The trio had commissioned Corybas from John Psathas, and he had been inspired to add a short additional piece called Aegean, as an envoi (in the sense of a concluding strophe to, usually, an Elizabethan poem; Psathas called it a postlude).

The pair of pieces had been premiered in Crete in 2011; Corybas had several interlinked references, but was based on a Macedonian dance in complex rhythm; Aegean was in part inspired by the view of the Aegean from his parents’ house high above the sea on the coast of below Mount Olympus.  But Katherine told us that they had decided to play in first, and that seemed very fitting. A complex pattern seemed to lie beneath it but that did not create a barrier for the listener. Its impact was of calm though not, for me, of a seascape. There were long-drawn lines for violin and cello over a busier piano part, and it proved a happy prelude for Corybas.

Strangely, there seemed to be a real affinity between it and the Martinů trio.

The piano opened Corybas with a deliberate exposition of the rhythm, as a serialist might do with a tone-row.

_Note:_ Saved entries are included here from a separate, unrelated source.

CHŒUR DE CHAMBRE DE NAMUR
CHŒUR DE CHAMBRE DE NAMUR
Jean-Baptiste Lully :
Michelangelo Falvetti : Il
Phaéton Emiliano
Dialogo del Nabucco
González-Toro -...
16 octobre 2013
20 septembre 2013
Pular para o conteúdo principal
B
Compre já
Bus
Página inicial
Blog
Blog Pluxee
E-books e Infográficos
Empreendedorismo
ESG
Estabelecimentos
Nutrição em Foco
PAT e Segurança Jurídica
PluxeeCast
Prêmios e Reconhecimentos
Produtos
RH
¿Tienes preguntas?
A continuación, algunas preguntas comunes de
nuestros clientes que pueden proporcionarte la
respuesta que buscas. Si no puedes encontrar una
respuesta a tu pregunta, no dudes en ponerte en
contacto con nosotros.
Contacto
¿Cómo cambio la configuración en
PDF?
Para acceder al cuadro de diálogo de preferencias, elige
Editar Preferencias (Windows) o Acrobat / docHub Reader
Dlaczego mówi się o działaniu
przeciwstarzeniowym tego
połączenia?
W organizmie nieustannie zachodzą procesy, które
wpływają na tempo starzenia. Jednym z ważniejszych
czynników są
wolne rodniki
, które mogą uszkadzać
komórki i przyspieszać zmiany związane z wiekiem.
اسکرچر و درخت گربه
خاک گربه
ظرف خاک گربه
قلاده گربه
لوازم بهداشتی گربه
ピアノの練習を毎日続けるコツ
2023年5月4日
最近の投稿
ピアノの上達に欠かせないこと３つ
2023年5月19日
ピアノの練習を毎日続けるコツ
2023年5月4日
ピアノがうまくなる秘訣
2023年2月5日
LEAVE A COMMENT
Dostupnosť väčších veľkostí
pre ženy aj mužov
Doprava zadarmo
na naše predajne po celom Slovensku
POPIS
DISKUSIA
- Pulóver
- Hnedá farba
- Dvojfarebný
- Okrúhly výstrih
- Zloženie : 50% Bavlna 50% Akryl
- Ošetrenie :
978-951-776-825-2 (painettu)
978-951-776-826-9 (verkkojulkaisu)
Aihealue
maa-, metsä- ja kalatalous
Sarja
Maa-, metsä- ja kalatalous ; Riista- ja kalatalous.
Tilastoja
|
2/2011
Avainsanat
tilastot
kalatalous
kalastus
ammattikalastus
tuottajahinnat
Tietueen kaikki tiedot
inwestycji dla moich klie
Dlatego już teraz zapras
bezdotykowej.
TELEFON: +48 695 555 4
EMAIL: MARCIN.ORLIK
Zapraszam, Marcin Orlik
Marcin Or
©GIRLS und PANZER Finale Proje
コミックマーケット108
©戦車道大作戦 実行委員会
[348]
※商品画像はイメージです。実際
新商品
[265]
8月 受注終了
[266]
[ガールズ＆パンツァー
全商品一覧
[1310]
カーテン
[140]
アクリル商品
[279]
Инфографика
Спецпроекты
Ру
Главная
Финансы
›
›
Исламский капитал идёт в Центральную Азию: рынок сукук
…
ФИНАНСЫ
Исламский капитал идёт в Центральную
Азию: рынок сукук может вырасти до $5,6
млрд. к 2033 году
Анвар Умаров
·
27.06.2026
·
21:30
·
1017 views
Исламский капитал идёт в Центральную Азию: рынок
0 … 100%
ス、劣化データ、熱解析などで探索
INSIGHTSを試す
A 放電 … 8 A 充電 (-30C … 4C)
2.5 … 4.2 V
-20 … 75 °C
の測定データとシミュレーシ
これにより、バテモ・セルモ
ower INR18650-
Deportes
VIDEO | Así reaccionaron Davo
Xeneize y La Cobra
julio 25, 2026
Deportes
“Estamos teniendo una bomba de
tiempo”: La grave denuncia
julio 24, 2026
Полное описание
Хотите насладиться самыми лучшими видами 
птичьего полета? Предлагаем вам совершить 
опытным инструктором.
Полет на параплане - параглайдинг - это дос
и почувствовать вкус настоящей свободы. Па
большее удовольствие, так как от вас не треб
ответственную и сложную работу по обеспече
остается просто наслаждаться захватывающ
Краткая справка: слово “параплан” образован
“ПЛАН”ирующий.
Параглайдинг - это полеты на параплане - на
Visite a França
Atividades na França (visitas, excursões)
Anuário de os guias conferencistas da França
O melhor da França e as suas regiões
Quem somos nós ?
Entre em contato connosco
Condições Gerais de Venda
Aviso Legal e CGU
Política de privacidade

But this was no serial or any other kind of avant-garde composition. Though the rhythm was complex, there were quite long passages with a strong and insistent beat; the piece sounded very danceable, at least for someone born in Greece.  I enjoyed the way the energy slowly dissipated as the end approached, though without any loss of spirit. Teasingly, it just got slower and more engaging. The trio has played it a number of times, and their familiarity and affinity added hugely to its acceptance and enjoyment.

Finally, Dvořák’s piano trio: No 3, but the first to make a real mark. Though the programme note linked its character with the recent death of the composer’s mother, there was little, for my ears, that suggested sadness, let alone grief. In a minor key, to be sure, but written with such maturity and confidence (after all he’d written his sixth symphony by this time, 1883; he was 42) that it is the melodic richness, life-affirming vigour and its compositional skill that animates it and gives it stature.

The first movement is the most important, almost a quarter hour and a tour de force given to sudden dynamic changes, a variety of tone and metre and dealing fluently with its fertile thematic material. These players took every chance to exploit all these opportunities, producing a mood of profound contentment. I noted earlier the happy balance maintained between the three instruments; here, perhaps more than before, I was conscious of more than just a feeling of restraint with the cello part, but a view of it as secondary; it may have been where I was sitting, on the left side. Nevertheless, when I turned my attention to the cello, Tennant’s playing was always deeply expressive. And that quality became particularly evident in the slow movement which opens, elegiacally indeed, with a lovely cello melody.

But before that, the scherzo-like second movement, Allegretto grazioso, arrested the ear through the teasing rhythm that seemed to suggest various time signatures, broken by a trio section of quite different and more pensive character.

Both the third and fourth movements, each of round ten minutes, seem to maintain the level of melodic inspiration, as the cello’s melody at the beginning of the Poco adagio is followed by a mirroring melody on the violin that was comparably engaging. And the last movement returned to the serious energy of the first movement where the Katherine Austin’s extrovert piano often led the way in dramatizing the abrupt tempo changes, the accelerandos, the little emphatic outbursts that held the attention even when one, secretly, felt that the composer was prolonging the end somewhat unduly.

So this was a splendid concert, giving a fine exposure to one of Dvořák’s chamber music masterpieces as well as rewarding and successful works of the past half century.